My daughter’s in-laws were grandparents and aunts already. That doesn’t lessen their joy at this birth, of course, it’s just for us this is all entirely new. What’s more, it hasn’t been the most straightforward of gestations.

There were health complications both early on and later in Tamar’s pregnancy, which meant that the birth itself carried terrifying risk. When Eden Ayala — as she was named in synagogue last Saturday — was born, the relief was enormous.

So enormous that it’s only in the last few days that I’ve realised how very nervous I’ve been these past eight months.

When they’ve experienced any sort of medical crisis, people always say how enormously grateful they are to the NHS, to the doctors and nurses and midwives who got them through it, and I now feel this gratitude in spades too. I wish these wonderful professionals were paid more and that their working conditions were better.

I have also realised these past days that when you are flooded with relief and gratitude, it’s hard to know what to do with those feelings. The impulse is to give back, to do something that puts that gratitude in motion. One way of doing that it to give to charity. And I know exactly where to donate,

Eden was born very early on Shabbat morning in North Manchester General Hospital which, rather wonderfully, has a Shabbos room. Openable with a push button code that you’d have to know Gematria to decipher, it looks like a tuck shop.

Neatly arranged bags of snacks in labelled containers sit on shelves next to rows of water bottles.

There’s a fridge with portions of salad, pots of yoghurt, bottles of juice, jars of jam and pats of butter, a table with plastic-wrapped challa rolls, and a hot water urn for teas and coffees.

And though they weren’t there last Shabbat, I am reliably informed there is usually a hot plate and pot of cholent on the go too. And if that all weren’t somehow enough, the Shabbos room at North Manchester General Hospital also has drawers of tiny nappies, vest-popper baby clothes and wipes.
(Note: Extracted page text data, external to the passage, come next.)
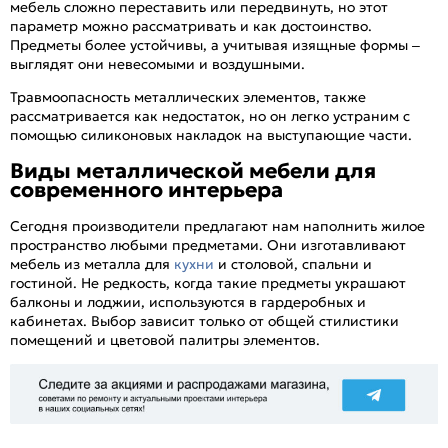
мебель сложно переставить или передвинуть, но этот
параметр можно рассматривать и как достоинство.
Предметы более устойчивы, а учитывая изящные формы –
выглядят они невесомыми и воздушными.
Травмоопасность металлических элементов, также
рассматривается как недостаток, но он легко устраним с
помощью силиконовых накладок на выступающие части.
Виды металлической мебели для
современного интерьера
Сегодня производители предлагают нам наполнить жилое
пространство любыми предметами. Они изготавливают
мебель из металла для
кухни
и столовой, спальни и
гостиной. Не редкость, когда такие предметы украшают
балконы и лоджии, используются в гардеробных и
кабинетах. Выбор зависит только от общей стилистики
помещений и цветовой палитры элементов.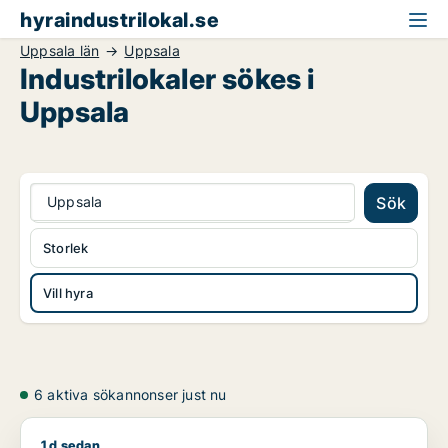
hyraindustrilokal.se
Uppsala län
Uppsala
Industrilokaler sökes i
Uppsala
Uppsala
Sök
Storlek
Vill hyra
6 aktiva sökannonser just nu
1 d sedan
Jag söker lager eller industrilokal för uthyrning i Uppsala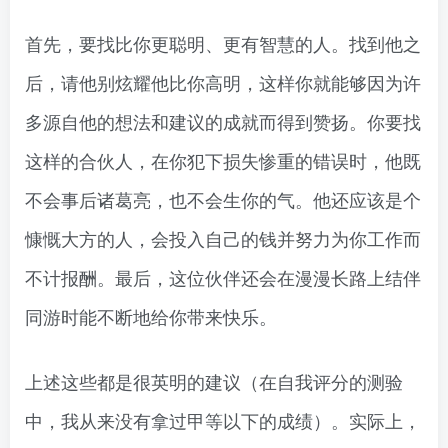
首先，要找比你更聪明、更有智慧的人。找到他之
后，请他别炫耀他比你高明，这样你就能够因为许
多源自他的想法和建议的成就而得到赞扬。你要找
这样的合伙人，在你犯下损失惨重的错误时，他既
不会事后诸葛亮，也不会生你的气。他还应该是个
慷慨大方的人，会投入自己的钱并努力为你工作而
不计报酬。最后，这位伙伴还会在漫漫长路上结伴
同游时能不断地给你带来快乐。
上述这些都是很英明的建议（在自我评分的测验
中，我从来没有拿过甲等以下的成绩）。实际上，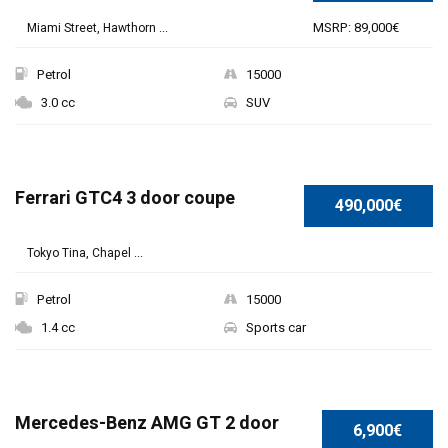
MSRP: 89,000€
Miami Street, Hawthorn ...
Petrol
15000
3.0 cc
SUV
SPECIAL
Ferrari GTC4 3 door coupe
490,000€
Tokyo Tina, Chapel ...
Petrol
15000
1.4 cc
Sports car
Mercedes-Benz AMG GT 2 door
6,900€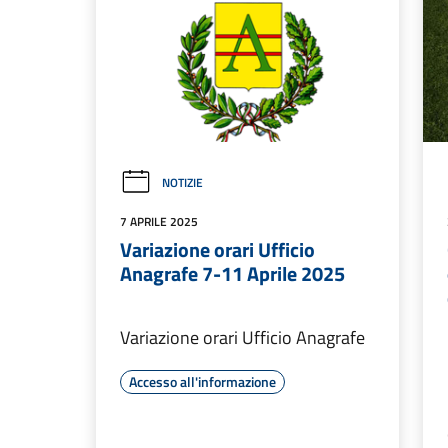
NOTIZIE
7 APRILE 2025
Variazione orari Ufficio
Anagrafe 7-11 Aprile 2025
Variazione orari Ufficio Anagrafe
Accesso all'informazione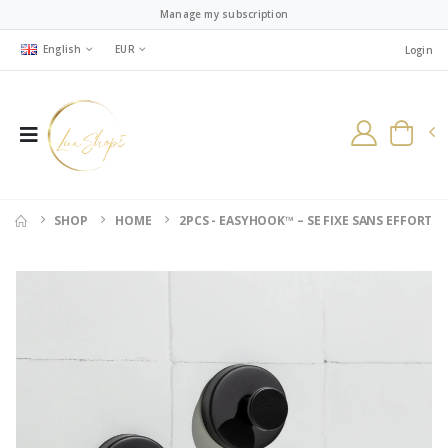
Manage my subscription
English
EUR
Login
SHOP
HOME
2PCS - EASYHOOK™ – SE FIXE SANS EFFORT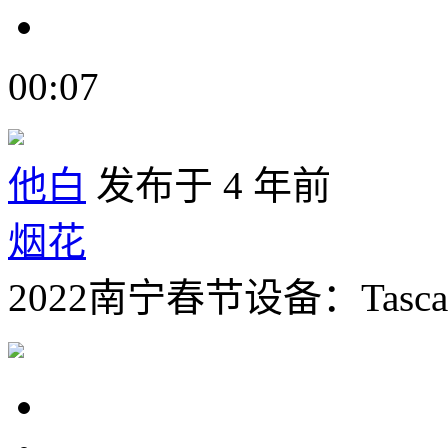
00:07
他白
发布于 4 年前
烟花
2022南宁春节设备：Tasca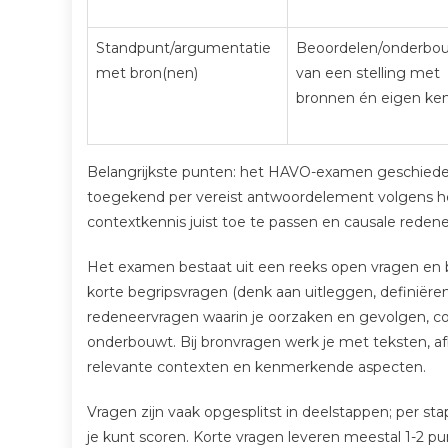
Standpunt/argumentatie
Beoordelen/onderbo
met bron(nen)
van een stelling met
bronnen én eigen ken
Belangrijkste punten: het HAVO-examen geschieden
toegekend per vereist antwoordelement volgens het 
contextkennis juist toe te passen en causale rede
Het examen bestaat uit een reeks open vragen en 
korte begripsvragen (denk aan uitleggen, definiër
redeneervragen waarin je oorzaken en gevolgen, co
onderbouwt. Bij bronvragen werk je met teksten, af
relevante contexten en kenmerkende aspecten.
Vragen zijn vaak opgesplitst in deelstappen; per st
je kunt scoren. Korte vragen leveren meestal 1-2 p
Funded by the charity Ezra Care, it is truly exceptional provision that makes you feel proud to be Jewish. Proud that so much thought, care and money has gone into offering Jewish patients and their families somewhere to sit, make tea, eat kosher food in their moment of need, on a day when can’t buy or make anything to eat or drink themselves.

As for the baby, people say the best bit about being a grandparent is that you can give them back. Wrong! A week in, and I want to spend all my time with my little granddaughter. It’s wonderful to have a little baby in my life again.

And it’s wonderful seeing my daughter become a mother. Manchester was already too far away from Brighton, where I live. Now, it is much, much too far away.

If you don’t buy tickets well in advance or have some sort of railcard, a Euston to Manchester train can cost almost the same as a February flight to Israel, and a six-hour drive in a small car from Brighton is a long and back-aching journey.

But I’m not complaining. I’m enormously grateful. I really am. Though I’d be even more grateful if I had a large and comfortable car, or knew someone with a helicopter, and had a flat in Manchester.

Oh, and had a million or so to spare so I could give generous gift cards to the NHS professionals and donate a serious sum to Ezra Care.